KÖSSL: EXEKUTIVE BEGRÜSST EUROPAWEITEN KAMPF GEGEN DEN TERROR

Identitätsfeststellung zur Kriminalitätsbekämpfung wichtig

Wien, 19. Oktober 2001 (ÖVP-PK) Der verheerende Anschlag vom 11. September hat eine breite Debatte über terroristische Bedrohungen und neue Sicherheitsanforderungen entfacht. Viele verschieden Konzepte -wie z.B. eine generelle Speicherung von Fingerabdrücken - wurden dabei präsentiert und werden in der Bevölkerung diskutiert. Für den Abgeordneten Günter Kössl, Exekutivsprecher des ÖVP-Parlamentsklubs und von Beruf selbst Gendarm, ist diese Vielzahl an Beiträgen Ausdruck eines neuen Sicherheitsbewusstseins, das alle Bürgerinnen und Bürger berührt.****

Die Beschäftigung mit kriminellen Bedrohungsbildern sei legitim, so Kössl, sollte aber nicht zu voreiligen Reaktionen und politischen Schnellschüssen führen. Wichtig sei, dass die Freiheits- und Bürgerrechte der "rechtschaffenden" Menschen unangetastet bleiben. "Einen Gendarmen oder Polizisten hinter jeden Bürger zu stellen ist nicht möglich, die generelle Abnahme von Fingerabdrücken weder durchführbar noch sinnvoll", so der ÖVP-Politiker.
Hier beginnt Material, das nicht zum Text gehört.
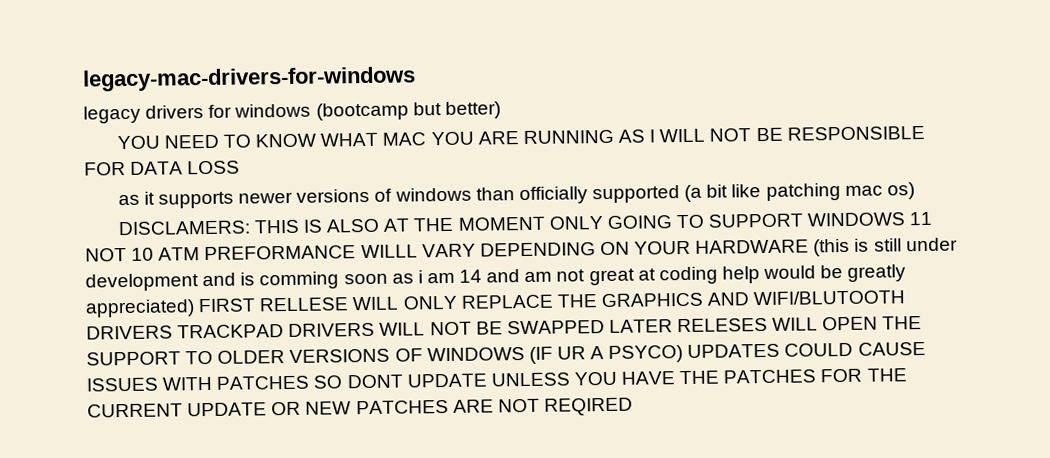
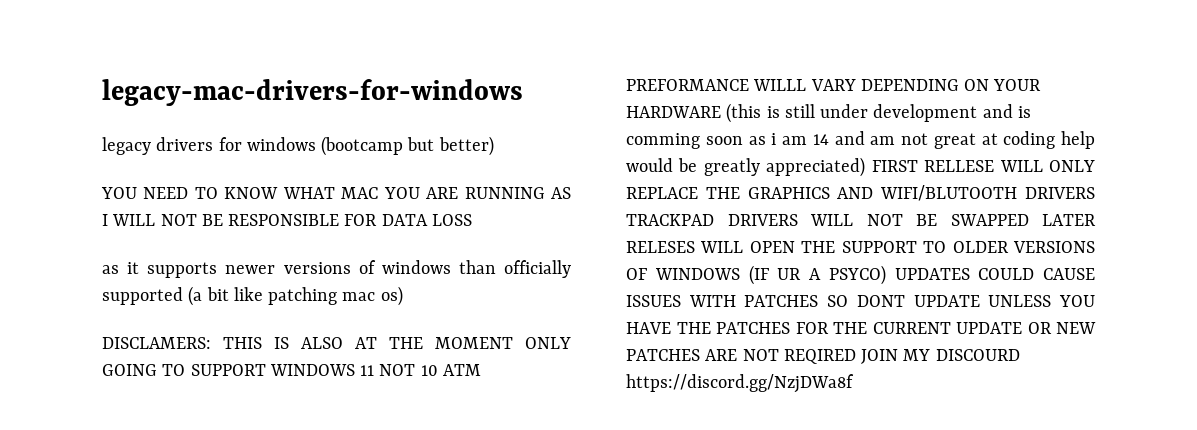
(633, 406) none -> [861,349,1020,364] [626,374,854,393] JOIN MY DISCOURD https://discord.gg/NzjDWa8f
Ein sicheres Zusammenleben könne der Staat aber nur dann garantieren, wenn dieser wisse, wer im Land lebt oder warum jemand in unser Land kommen möchte. Die Erhebung von Daten und die Identitätsfeststellung von Zuwanderern und Visa-Werbern werden dabei in der Zukunft eine größere Rolle als bisher spielen, und natürlich müssen dabei auch technische Methoden, wie z.B. der Fingerabdruck, angewandt werden. Dies werde auch von der Exekutive begrüßt.

Die Justiz sollte entschieden bei Personen handeln können, die vorsätzlich kriminell in Österreich tätig werden. Diese würden nach den polizeilichen Erfahrungen immer wieder ihre Identität wechseln, und nur durch eine rechtzeitige und effiziente Erfassung könnten Straftäter entsprechend schneller gefasst und verurteilt und ausgewiesen werden. Günter Kössl: "Wer nicht gegen Gesetze verstößt, hat auch in Zukunft nichts zu befürchten. Diejenigen sollten sich aber fürchten, die kriminell agieren wollen. Soweit müssen wir unser System verbessern. Das hat die Serie an Terroranschlägen uns deutlich vor Augen geführt."